• Exercise: Tally the lines below that hold the string "index", and give only the tally.
(Given information begins)
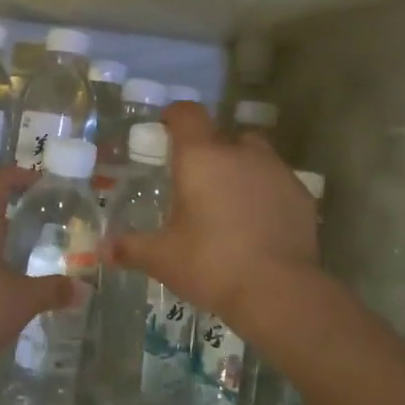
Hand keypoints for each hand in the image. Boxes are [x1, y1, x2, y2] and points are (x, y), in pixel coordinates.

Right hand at [105, 102, 319, 330]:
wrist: (279, 291)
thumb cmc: (211, 264)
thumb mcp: (162, 258)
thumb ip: (130, 248)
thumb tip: (101, 250)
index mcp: (201, 157)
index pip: (187, 113)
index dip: (175, 116)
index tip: (166, 129)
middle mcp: (240, 153)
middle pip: (223, 134)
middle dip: (210, 150)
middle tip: (197, 180)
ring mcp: (276, 171)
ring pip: (255, 155)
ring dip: (241, 168)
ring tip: (230, 202)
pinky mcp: (302, 195)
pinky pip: (278, 182)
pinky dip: (266, 193)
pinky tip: (259, 223)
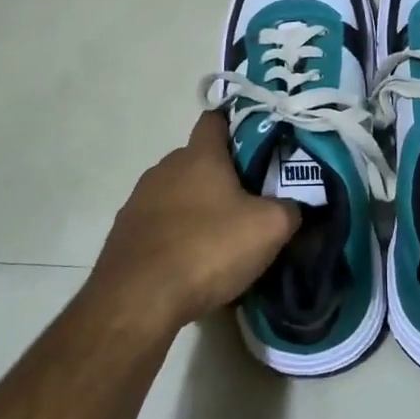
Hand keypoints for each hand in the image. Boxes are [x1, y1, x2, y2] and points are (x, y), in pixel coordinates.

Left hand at [89, 110, 299, 335]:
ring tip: (222, 237)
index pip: (216, 119)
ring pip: (178, 192)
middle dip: (223, 174)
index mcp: (199, 155)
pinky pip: (161, 224)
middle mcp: (165, 168)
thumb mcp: (269, 228)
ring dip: (199, 207)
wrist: (138, 300)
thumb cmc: (208, 248)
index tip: (259, 141)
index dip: (237, 124)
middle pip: (199, 159)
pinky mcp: (125, 233)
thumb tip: (294, 205)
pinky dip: (177, 234)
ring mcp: (140, 200)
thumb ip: (290, 208)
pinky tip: (193, 262)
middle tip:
(Given information ends)
• Exercise solution: 8